#### TASK REQUIREMENTS:
Give a faithful, exact copy of all entries, minus the images.

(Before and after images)

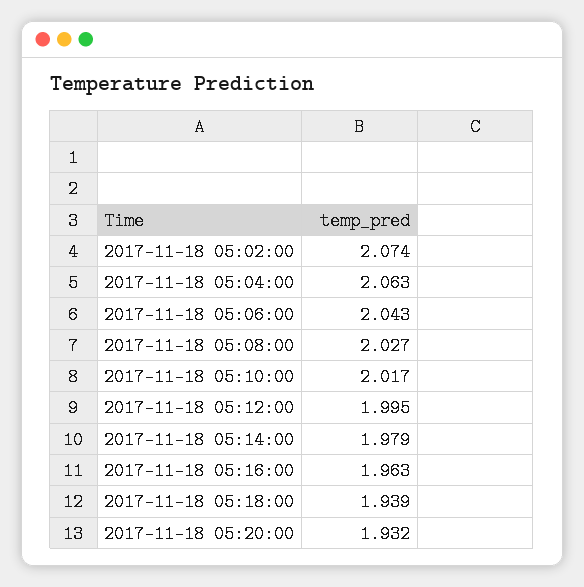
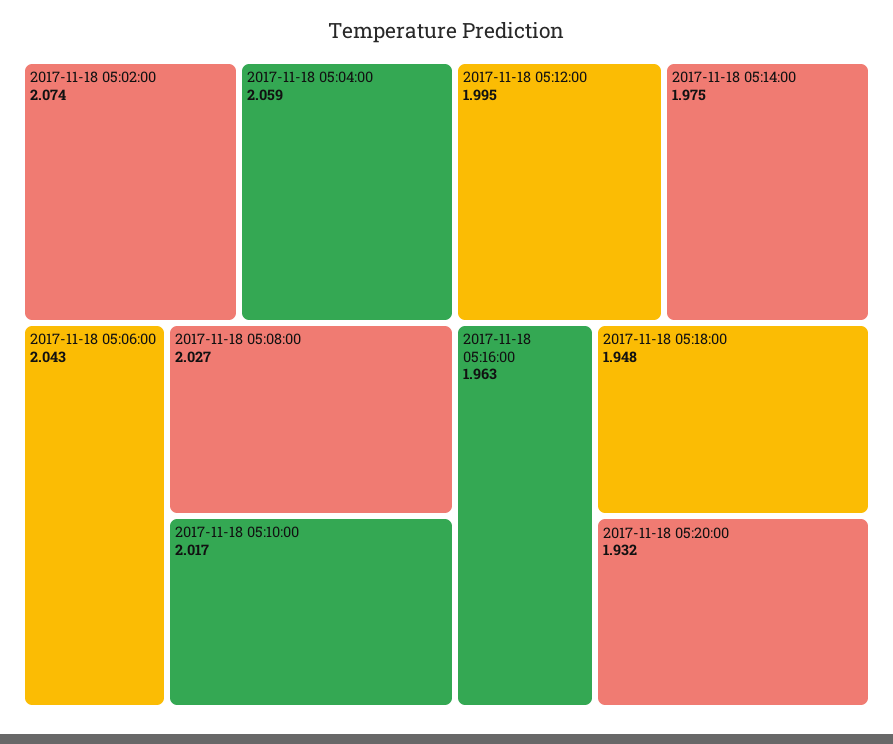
  {
    "2017-11-18 05:02:00": 2.074,
-   "2017-11-18 05:04:00": 2.063,
+   "2017-11-18 05:04:00": 2.059,
    "2017-11-18 05:06:00": 2.043,
    "2017-11-18 05:08:00": 2.027,
    "2017-11-18 05:10:00": 2.017,
    "2017-11-18 05:12:00": 1.995,
-   "2017-11-18 05:14:00": 1.979,
+   "2017-11-18 05:14:00": 1.975,
    "2017-11-18 05:16:00": 1.963,
-   "2017-11-18 05:18:00": 1.939,
+   "2017-11-18 05:18:00": 1.948,
    "2017-11-18 05:20:00": 1.932
  }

#### EXPECTED ANSWER:
  {
    "2017-11-18 05:02:00": 2.074,
-   "2017-11-18 05:04:00": 2.063,
+   "2017-11-18 05:04:00": 2.059,
    "2017-11-18 05:06:00": 2.043,
    "2017-11-18 05:08:00": 2.027,
    "2017-11-18 05:10:00": 2.017,
    "2017-11-18 05:12:00": 1.995,
-   "2017-11-18 05:14:00": 1.979,
+   "2017-11-18 05:14:00": 1.975,
    "2017-11-18 05:16:00": 1.963,
-   "2017-11-18 05:18:00": 1.939,
+   "2017-11-18 05:18:00": 1.948,
    "2017-11-18 05:20:00": 1.932
  }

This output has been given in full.